ムスカエフには2019年世界選手権の3位決定戦で、ラシドフには同選手権の3回戦で敗退している。とりわけ、ラシドフとの準決勝は天王山ともいえる大一番だったが、リベンジする絶好の機会でもあった。
乙黒はムスカエフを4-1、ラシドフを3-2で撃破し、2年前の世界選手権のリベンジを一度に果たした。準決勝後、乙黒はそれまでの闘いを振り返った。
「準々決勝と準決勝の相手は1回負けている相手。2回連続して負けることは選手として屈辱。
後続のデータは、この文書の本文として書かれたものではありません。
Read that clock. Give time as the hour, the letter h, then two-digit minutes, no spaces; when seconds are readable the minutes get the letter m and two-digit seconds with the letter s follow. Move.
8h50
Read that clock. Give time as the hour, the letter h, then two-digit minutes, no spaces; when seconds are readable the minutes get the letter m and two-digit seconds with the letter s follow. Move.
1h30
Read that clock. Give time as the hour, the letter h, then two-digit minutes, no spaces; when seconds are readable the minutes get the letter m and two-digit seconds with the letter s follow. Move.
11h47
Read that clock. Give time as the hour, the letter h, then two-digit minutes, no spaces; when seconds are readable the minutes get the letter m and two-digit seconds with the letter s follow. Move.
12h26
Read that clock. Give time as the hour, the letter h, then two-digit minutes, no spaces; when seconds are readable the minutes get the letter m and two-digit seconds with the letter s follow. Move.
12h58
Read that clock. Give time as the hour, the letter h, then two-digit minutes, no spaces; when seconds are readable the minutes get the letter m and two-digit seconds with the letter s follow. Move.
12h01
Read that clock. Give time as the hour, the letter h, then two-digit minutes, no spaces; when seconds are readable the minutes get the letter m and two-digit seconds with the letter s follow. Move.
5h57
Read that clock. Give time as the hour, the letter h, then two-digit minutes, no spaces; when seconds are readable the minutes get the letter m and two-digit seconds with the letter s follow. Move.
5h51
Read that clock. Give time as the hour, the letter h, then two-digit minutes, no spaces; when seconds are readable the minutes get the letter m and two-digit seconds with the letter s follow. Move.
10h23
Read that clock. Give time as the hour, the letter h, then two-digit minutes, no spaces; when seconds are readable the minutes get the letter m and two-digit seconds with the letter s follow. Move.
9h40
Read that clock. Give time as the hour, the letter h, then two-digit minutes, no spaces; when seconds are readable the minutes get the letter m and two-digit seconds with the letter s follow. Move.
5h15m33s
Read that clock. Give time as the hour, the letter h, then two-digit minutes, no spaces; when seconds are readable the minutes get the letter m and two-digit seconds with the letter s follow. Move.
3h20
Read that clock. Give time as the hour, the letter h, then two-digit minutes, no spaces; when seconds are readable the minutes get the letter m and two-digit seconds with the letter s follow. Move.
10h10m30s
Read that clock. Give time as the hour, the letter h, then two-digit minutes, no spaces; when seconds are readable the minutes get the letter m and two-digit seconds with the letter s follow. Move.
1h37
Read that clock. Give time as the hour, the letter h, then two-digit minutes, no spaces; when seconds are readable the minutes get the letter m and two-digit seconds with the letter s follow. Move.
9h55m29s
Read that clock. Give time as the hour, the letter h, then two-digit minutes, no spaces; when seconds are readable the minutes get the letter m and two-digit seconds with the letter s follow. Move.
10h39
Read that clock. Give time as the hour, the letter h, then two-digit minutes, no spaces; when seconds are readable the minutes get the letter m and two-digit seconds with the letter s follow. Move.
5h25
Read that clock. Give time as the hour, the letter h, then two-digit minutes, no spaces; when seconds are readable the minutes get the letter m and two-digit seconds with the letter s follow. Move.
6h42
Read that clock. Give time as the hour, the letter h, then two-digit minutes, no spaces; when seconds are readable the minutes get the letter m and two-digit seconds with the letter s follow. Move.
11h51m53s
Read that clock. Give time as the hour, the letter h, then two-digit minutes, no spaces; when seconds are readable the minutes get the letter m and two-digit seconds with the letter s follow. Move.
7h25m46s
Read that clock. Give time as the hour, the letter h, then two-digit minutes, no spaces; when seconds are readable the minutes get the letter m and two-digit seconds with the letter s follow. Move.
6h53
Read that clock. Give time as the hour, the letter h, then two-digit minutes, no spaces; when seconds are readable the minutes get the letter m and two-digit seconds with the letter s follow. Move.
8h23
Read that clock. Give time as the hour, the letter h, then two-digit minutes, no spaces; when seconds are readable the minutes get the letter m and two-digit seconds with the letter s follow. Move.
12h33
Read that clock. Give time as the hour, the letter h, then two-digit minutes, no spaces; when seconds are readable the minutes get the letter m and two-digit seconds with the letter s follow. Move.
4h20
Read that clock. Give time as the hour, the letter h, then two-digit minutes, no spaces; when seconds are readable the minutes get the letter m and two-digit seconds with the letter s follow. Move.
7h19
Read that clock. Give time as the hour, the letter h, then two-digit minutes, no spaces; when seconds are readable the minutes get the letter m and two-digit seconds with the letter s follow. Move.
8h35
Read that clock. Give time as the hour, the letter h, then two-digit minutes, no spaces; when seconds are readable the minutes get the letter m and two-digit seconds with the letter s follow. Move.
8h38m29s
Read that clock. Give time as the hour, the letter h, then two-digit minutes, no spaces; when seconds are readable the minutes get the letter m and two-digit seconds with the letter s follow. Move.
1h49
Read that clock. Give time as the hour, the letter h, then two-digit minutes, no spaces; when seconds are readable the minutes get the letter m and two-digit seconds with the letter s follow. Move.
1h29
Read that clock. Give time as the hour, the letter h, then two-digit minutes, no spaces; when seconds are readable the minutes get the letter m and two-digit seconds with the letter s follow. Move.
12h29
絶対負けないという気持ちで挑みました」
いずれもロースコアでの決着だったことも、乙黒は納得していた。「オリンピックは世界最高峰の大会。圧倒的に勝つというのはめったにない。そういう覚悟で臨みました。準備したことはできています」
迎えた決勝戦。もう一方のブロックから勝ち抜いてきたのは、ハジ・アリエフ(アゼルバイジャン)だ。アリエフとは2019年の世界選手権の敗者復活戦で初めて組み合い、11-9という点取り合戦の末、乙黒が勝利をおさめている。
今大会の対戦では、第1ピリオドが終了した時点でスコアは2-2だったが、ラストポイントはアリエフが取っていたので、リードを許した状況。第2ピリオドになっても、乙黒が追う展開が続いた。
「ラスト30秒まで負けていたことは覚えています。それからはあまり覚えていない。(得意のタックルの)反復練習をたくさんやっていたので、最後はそれが感覚として出たんだと思います」
勝負を決したのは乙黒のローシングル。この一撃をアリエフはタックル返しで返そうと試みたが、このポイントは認められなかった。アゼルバイジャン側は即座にチャレンジを要求したが、ビデオ審議の結果、却下された。
残り14秒を切ると、乙黒が必死に逃げるのとは対照的に、アリエフが執拗に追い回す展開に。結局、アリエフは乙黒を捕獲することができないまま、試合終了のブザーを聞いた。
オリンピック初出場で金メダル。乙黒は歓喜のガッツポーズを披露した。そしてマットにひざまずくようにして、レスリングの神に祈りを捧げた。
「2日間で4試合。たくさんの試練を与えていただいているので、常日頃、レスリングの神様には感謝しています」
男子フリースタイルでは2012年のロンドン・オリンピックでの米満達弘以来、9年ぶりのオリンピック金メダル。乙黒は4月から所属する自衛隊体育学校ではコーチを務める米満と毎日スパーリングをしていると打ち明けた。
「尊敬しているし、日々たくさんのことを学ばせてもらっています。米満コーチや(山梨学院大時代の恩師)髙田裕司先生と同じメダルを取れたことはうれしい」
まだ22歳。2024年パリ・オリンピックでは、日本男子レスリングでは、1964年東京&1968年メキシコ大会の上武洋次郎しか成し得ていない2大会連続優勝を目指す。